While severe electric shocks can create muscle spasms that make it difficult to release the electrical source, small electric shocks may be so faint as to be invisible.
What is Static electricity?
The accumulation of an electrical charge on another object’s surface is known as static. A shock is created as the charge transfers from one object to another and releases electricity. Humidity has a direct impact on it. When the air is cold and the humidity is low, static builds up. You raise the heat in your house to stay warm, which further contributes to a drop in humidity and an increase in static electricity. There are a few easy things you can do to lessen static, despite the fact that it can be inconvenient and occasionally uncomfortable.
Reintroducing water to the air circulating in your home is likely the most crucial piece of advice. There are various methods for doing this. Initially, a continuous stream of moisture can be created using a humidifier. This might be a humidification unit attached to your home’s heating or a unit placed in the room you’re in right now.
Why am I getting so many static shocks all of a sudden?
Air conditioning or central heating indoors can create extremely dry conditions that encourage static electricity. The air becomes warmer and becomes less humid when heated. Static shocks are frequently felt in chilly, dry weather, especially while within a space that is centrally heated, and they may go away when the climate becomes more humid.
If you don’t have a humidifier, you can add moisture to the air by setting a pot of water on the stove and letting it evaporate. This might be very pleasant if you also include fragrant elements, such as evergreen sprigs or a few drops of lavender essential oil. Don’t forget to keep the pot moist.
Setting an alert will allow you to move freely away from the stove.
The fabric in your carpet, upholstery, and clothing is a significant generator of static electricity. In these situations, dryer sheets can greatly help to eliminate static. Although you can’t put your furniture in the dryer, you can use a dryer sheet to clean the upholstery’s surface.
Try dressing in natural textiles like cotton to reduce static in your clothes. Something synthetic will develop a charge more quickly and, as a result, provide the shock when you touch it.
We should keep a few things in mind to prevent static electrical shock.
These are some tips for preventing static electrical shock:
1. Humidify the Air
The likelihood of static electrical build-up increases with increasing air aridity. One technique to encourage more indoor humidity is by purchasing or increasing your stock of indoor plants. The same goes for leaving the bathroom door open after using the fan while taking a shower.
2. Wear Natural Fibers
Synthetic materials are more likely to accumulate static charges than natural fibres in clothing.
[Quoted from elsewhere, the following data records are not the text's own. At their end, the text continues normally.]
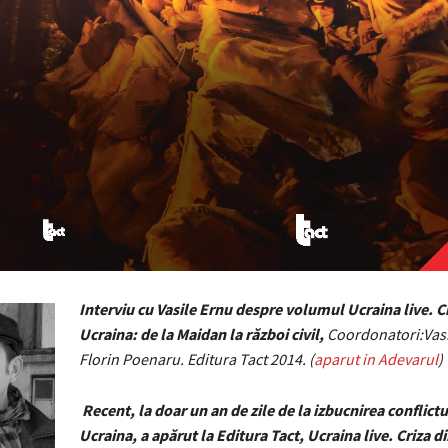
Interviu cu Vasile Ernu despre volumul
Ucraina live. C
Ucraina: de la Maidan la război civil,
Coordonatori:Vasi
Florin Poenaru.
Editura Tact 2014. (
aparut in Adevarul
)
Recent, la doar un an de zile de la izbucnirea conflictu
Ucraina, a apărut la
Editura Tact, Ucraina live. Criza d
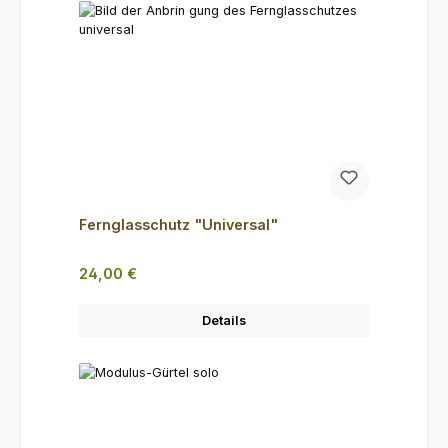
Fernglasschutz "Universal"
Regulärer Preis:
24,00 €
Details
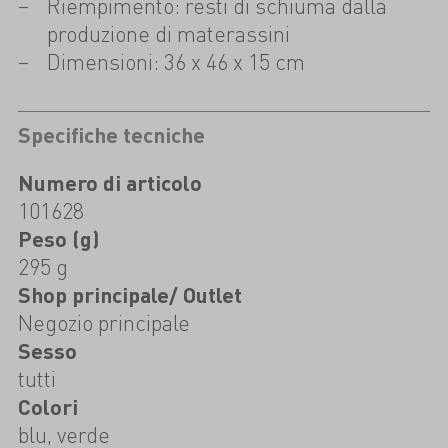
Riempimento: resti di schiuma dalla
produzione di materassini
Dimensioni: 36 x 46 x 15 cm
Specifiche tecniche
Numero di articolo
101628
Peso (g)
295 g
Shop principale/ Outlet
Negozio principale
Sesso
tutti
Colori
blu, verde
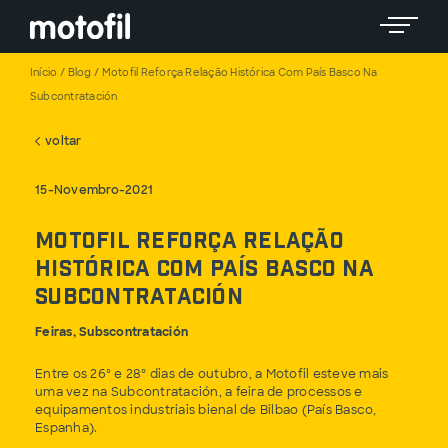
Toggle 
Início
/
Blog
/
Motofil Reforça Relação Histórica Com País Basco Na
Subcontratación
voltar
15-Novembro-2021
Motofil reforça relação
histórica com País Basco na
Subcontratación
Feiras, Subscontratación
Entre os 26º e 28º dias de outubro, a Motofil esteve mais
uma vez na Subcontratación, a feira de processos e
equipamentos industriais bienal de Bilbao (País Basco,
Espanha).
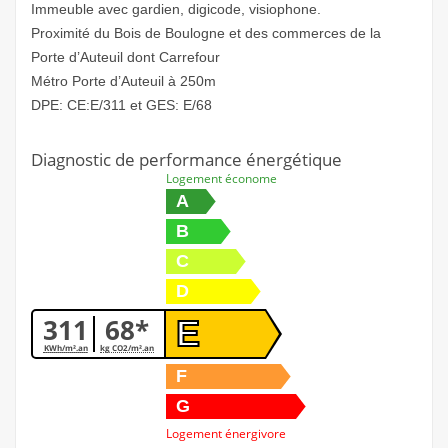
Immeuble avec gardien, digicode, visiophone.
Proximité du Bois de Boulogne et des commerces de la
Porte d’Auteuil dont Carrefour
Métro Porte d’Auteuil à 250m
DPE: CE:E/311 et GES: E/68
Diagnostic de performance énergétique
Logement économe
A
B
C
D
311
68*
E
KWh/m².an
kg CO2/m².an
F
G
Logement énergivore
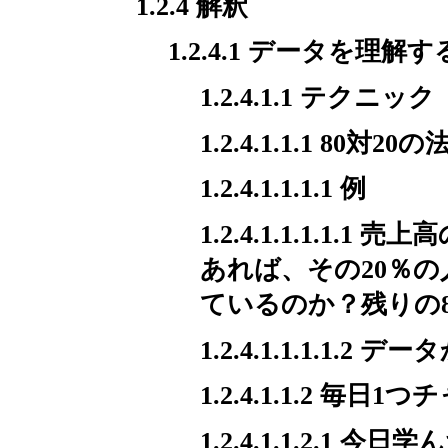
1.2.4 解釈
1.2.4.1 データを理解す
1.2.4.1.1 テクニック
1.2.4.1.1.1 80対20
1.2.4.1.1.1.1 例
1.2.4.1.1.1.1
あれば、その20％
ているのか？残りの
1.2.4.1.1.1.
1.2.4.1.1.2 毎日
1.2.4.1.1.2.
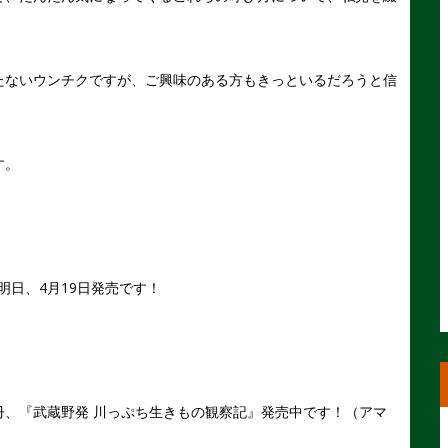
たないウンチクですが、ご興味のある方もきっといるだろうと信
す。
）は明日、4月19日発売です！
冊、『武蔵野発 川っぷち生きもの観察記』発売中です！（アマ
3. Use Anti-Static Hand Lotion
Use an anti-static hand lotion if you have dry skin to assist prevent shocking yourself at the worst possible time.
4. Go Barefoot
This is an antiquated method of lowering static accumulation, but it still works. Aluminum foil can be used to achieve the same result when covering your shoes, socks, or pyjamas, but that doesn’t exactly create a fashion statement, does it?
5. Purchase Ant-Static Mats & Products
You can buy mats, wristbands, heal straps, conductive shoes, anti-static sprays, and other items to help you get rid of static buildup and stop unintentional discharges of static electricity.